## Exercise instructions
Your output should be the lines below from the one with "6. How can program logic be used? 13" through the one with "3.1 The fund", copied exactly, pictures excluded.

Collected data
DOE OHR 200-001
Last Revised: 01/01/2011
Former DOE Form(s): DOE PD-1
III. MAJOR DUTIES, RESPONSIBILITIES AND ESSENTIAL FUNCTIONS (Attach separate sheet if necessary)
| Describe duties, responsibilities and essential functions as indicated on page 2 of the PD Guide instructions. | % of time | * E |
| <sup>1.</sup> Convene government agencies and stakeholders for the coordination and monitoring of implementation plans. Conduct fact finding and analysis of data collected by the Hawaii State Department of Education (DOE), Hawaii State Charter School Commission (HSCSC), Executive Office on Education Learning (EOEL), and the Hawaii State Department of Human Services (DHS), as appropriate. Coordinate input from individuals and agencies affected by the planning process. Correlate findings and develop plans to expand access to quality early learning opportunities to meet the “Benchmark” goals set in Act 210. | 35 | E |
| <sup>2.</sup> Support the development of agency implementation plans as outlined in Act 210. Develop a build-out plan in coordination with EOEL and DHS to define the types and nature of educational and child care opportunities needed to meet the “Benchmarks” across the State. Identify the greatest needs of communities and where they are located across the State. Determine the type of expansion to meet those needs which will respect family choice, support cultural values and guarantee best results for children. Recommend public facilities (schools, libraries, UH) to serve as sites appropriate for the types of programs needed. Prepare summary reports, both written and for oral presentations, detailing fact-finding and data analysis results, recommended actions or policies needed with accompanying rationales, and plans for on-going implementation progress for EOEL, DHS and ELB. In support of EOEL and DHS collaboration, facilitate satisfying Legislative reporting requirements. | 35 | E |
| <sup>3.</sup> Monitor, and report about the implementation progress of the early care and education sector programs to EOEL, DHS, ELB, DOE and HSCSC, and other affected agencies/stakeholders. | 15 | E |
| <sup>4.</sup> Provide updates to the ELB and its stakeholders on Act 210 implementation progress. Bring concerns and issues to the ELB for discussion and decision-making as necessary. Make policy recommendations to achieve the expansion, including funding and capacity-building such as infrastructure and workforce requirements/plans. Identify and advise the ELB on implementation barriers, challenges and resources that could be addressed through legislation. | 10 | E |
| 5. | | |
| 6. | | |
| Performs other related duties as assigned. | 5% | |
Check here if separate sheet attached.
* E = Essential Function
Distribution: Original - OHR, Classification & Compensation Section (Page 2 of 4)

==

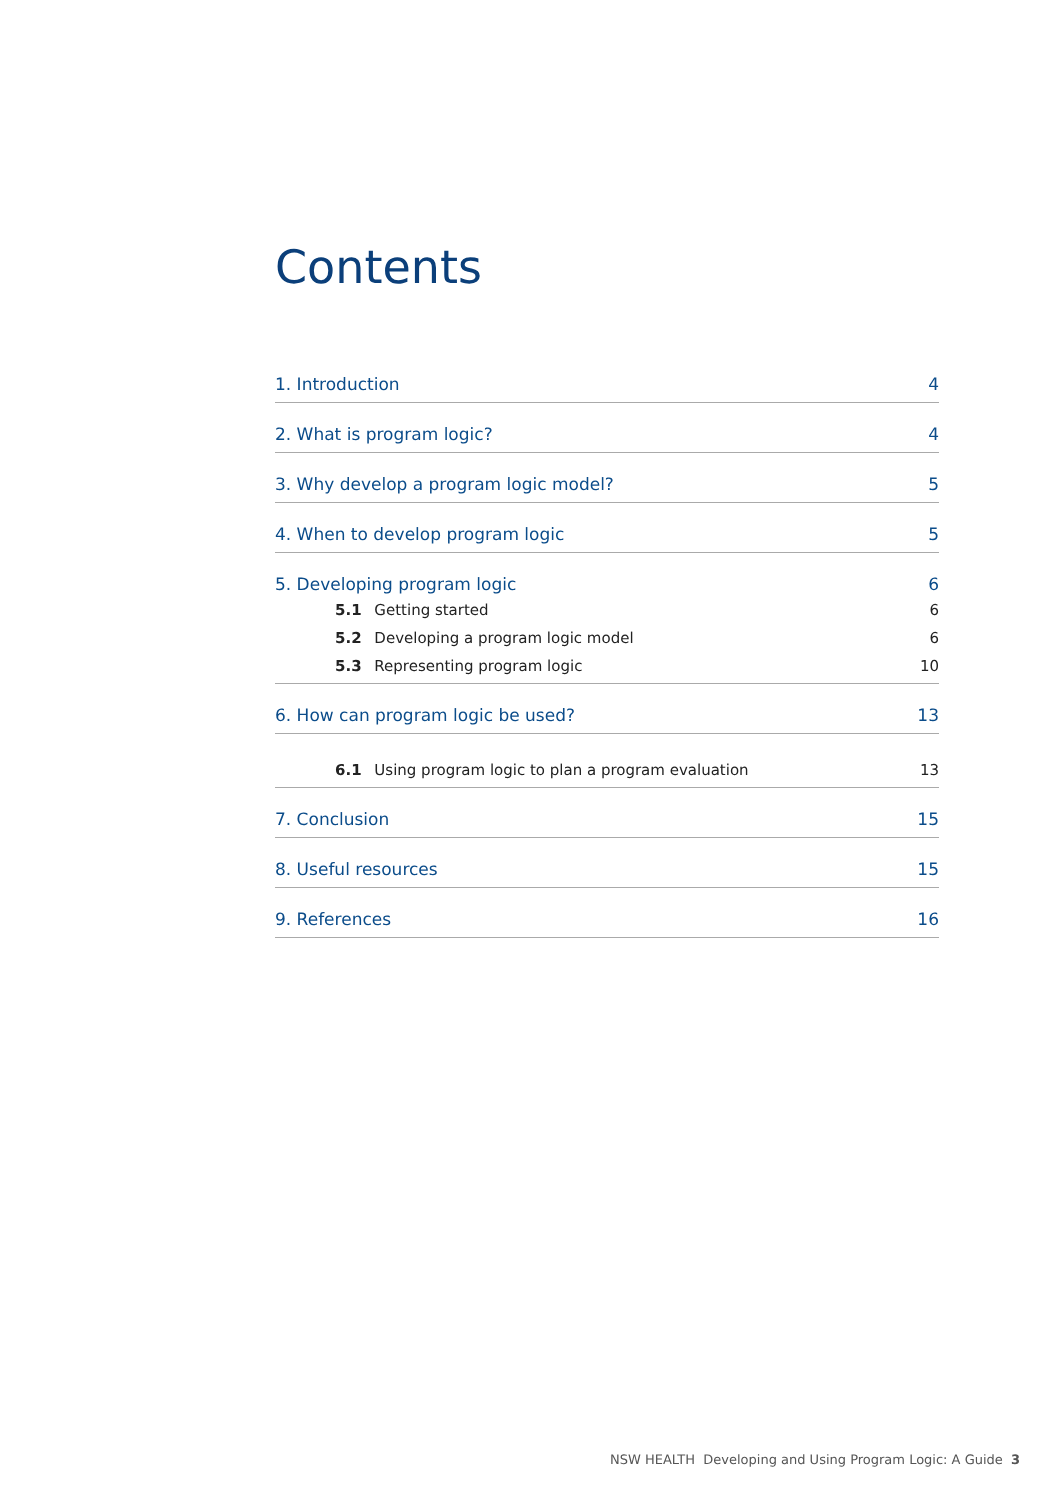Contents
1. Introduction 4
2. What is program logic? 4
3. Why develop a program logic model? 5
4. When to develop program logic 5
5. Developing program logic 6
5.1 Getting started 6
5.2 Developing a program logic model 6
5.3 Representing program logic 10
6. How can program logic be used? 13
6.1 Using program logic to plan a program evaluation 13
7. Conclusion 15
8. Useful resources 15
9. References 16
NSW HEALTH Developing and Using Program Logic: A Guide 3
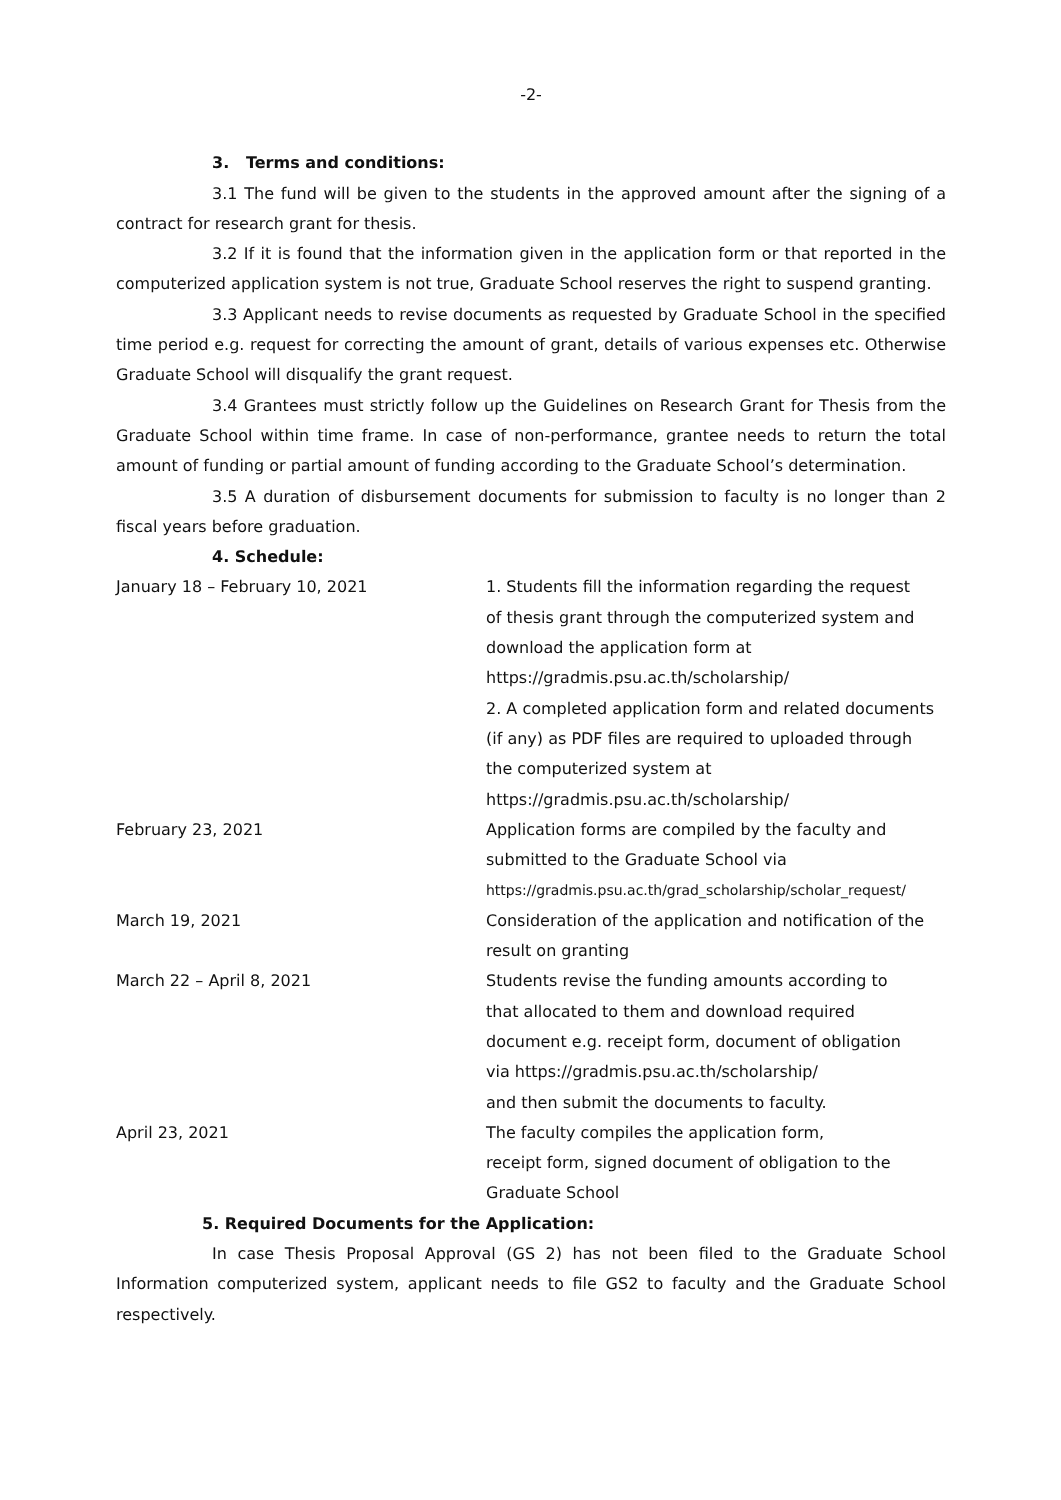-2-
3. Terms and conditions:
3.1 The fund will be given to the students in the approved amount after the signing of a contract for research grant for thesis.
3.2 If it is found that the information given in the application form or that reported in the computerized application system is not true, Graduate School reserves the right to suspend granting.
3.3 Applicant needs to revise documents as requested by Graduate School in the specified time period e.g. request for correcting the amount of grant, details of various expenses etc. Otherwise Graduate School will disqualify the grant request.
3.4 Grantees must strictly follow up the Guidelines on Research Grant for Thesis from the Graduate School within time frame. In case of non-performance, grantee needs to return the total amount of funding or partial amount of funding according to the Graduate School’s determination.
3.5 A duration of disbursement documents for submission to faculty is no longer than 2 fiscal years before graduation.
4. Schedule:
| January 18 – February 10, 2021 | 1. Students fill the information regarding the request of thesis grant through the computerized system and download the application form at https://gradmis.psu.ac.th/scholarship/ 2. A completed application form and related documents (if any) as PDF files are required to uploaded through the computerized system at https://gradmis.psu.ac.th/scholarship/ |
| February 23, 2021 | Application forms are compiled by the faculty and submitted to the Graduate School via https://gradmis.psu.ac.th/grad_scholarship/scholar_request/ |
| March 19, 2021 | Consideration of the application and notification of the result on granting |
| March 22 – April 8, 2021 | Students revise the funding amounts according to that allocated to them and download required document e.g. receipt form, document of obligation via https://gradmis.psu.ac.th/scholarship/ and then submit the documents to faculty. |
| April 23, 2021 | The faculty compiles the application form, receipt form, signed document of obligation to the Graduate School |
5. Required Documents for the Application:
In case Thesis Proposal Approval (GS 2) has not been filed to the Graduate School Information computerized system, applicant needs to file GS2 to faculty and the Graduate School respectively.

## Your solution
6. How can program logic be used? 13
6.1 Using program logic to plan a program evaluation 13
7. Conclusion 15
8. Useful resources 15
9. References 16
NSW HEALTH Developing and Using Program Logic: A Guide 3
-2-
3. Terms and conditions:
3.1 The fund will be given to the students in the approved amount after the signing of a contract for research grant for thesis.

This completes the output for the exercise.